About a week ago in another place, I posted this as a part of a much longer posting about the race:

"Getting back to race, I think it would be easier to elect a Black Republican than a Black Democrat.

Face it, no matter how small a margin, some people are not going to vote for a Black man… older voters most likely. Those in their late 60’s and 70’s voting for a black will be a tough sell, going against everything they have ever known in their lives. Also, those voters are the most reliable voters, the senior vote. Now, Blacks vote overwhelmingly for Democrats… so a loss of a couple of percent of the old white Democrat vote is a net loss.

A GOP Black would also lose some percentage of that older vote… but would likely pick up much more ‘cross over’ Black vote, vote that another GOP candidate would not get. Thus a net gain."
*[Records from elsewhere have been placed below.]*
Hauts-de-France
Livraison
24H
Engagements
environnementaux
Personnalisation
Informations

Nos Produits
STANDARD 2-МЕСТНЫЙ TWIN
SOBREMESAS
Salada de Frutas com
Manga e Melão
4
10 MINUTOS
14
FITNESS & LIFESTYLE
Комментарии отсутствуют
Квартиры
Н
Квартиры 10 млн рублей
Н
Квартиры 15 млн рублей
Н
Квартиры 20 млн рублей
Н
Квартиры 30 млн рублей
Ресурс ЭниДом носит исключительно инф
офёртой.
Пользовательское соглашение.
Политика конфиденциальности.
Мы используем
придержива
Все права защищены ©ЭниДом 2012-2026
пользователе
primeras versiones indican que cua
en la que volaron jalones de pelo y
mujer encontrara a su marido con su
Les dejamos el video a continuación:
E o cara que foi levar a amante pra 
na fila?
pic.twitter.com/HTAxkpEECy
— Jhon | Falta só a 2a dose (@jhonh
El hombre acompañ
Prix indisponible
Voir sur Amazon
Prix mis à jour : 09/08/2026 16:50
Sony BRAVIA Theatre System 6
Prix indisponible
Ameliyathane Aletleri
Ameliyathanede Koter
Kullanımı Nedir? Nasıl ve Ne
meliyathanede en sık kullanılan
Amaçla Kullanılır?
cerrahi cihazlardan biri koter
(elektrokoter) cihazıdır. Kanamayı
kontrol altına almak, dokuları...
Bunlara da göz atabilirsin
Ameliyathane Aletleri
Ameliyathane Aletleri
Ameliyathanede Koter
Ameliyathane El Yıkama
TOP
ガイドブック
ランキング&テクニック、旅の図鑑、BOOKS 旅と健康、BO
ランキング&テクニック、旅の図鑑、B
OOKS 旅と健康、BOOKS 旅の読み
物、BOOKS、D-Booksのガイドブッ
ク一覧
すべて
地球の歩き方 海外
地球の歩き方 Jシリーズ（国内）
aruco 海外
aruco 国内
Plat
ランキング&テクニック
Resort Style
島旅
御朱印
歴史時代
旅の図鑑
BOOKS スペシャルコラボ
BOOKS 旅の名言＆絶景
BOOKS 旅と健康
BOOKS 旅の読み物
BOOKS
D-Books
People, why is this so hard? If I "know" this, why doesn't the media? This 'mismatch' between polling and voting was entirely predictable.

There remain only two possible reasons for the media having 'missed' this: they are blinded by their love of Obama, or that they are rock stupid.

Okay, three reasons: both of the above

...was only reflecting what they were getting from the campaigns themselves. As Tim Russert said last night, Obama's internal polls showed him up by 14% and Clinton's internal polls showed Obama up 11%. The media got it wrong because the campaigns themselves had it wrong.

It seems obvious to me that it was the Bradley/Wilder effect. Bradley was up by 10% to 20% in the polls and lost, while Wilder was up 10% and won by .5%. In Iowa, voters had to "vote" publicly, in NH they got to close the curtain.

The polling on the Rs was pretty good. The results for McCain and Romney were both above the polling, but that is easily explained by the undecideds being split between the two frontrunners.
The polling was accurate to well within the margin of error for all Ds other than Hillary. She got +9, well outside the ± 3 of the polling.
OTB has a pretty good round up of possible reasons for the difference in actual and expected results in the D race.

on this are thoughtless tools talking out of their rear-ends - and since it's mostly the spin-cycle ("get me a new narrative, STAT!") squawkers on the tube, that should surprise none of us.

Just look at the numbers. Nothing went 'wrong' for Obama, per se. He got what the poll averages said he would - ~37%. While he may have lost some waffling women at the last minute, I doubt seriously it was any more than maybe 1-2% of the total. What happened here was HC's crying stunt worked as a hail-mary to women voters and soft supporters who were reconsidering after Iowa. The final tally reflected pretty much what the pre-Iowa NH polls said - neck and neck.

So, I think the upshot is, don't get your hopes up, kids. She can only cry once. It may have saved her candidacy and kept the bottom from dropping out, but my sense is that her support is still "mile-wide and inch-deep", and since she was dumb enough to let Obamna seize control of the debate, she's got an uphill battle.

It'll be interesting to see how many of her moneybags who were listing over the weekend start returning her calls again....

Be nice or i'll slap you cross-eyed!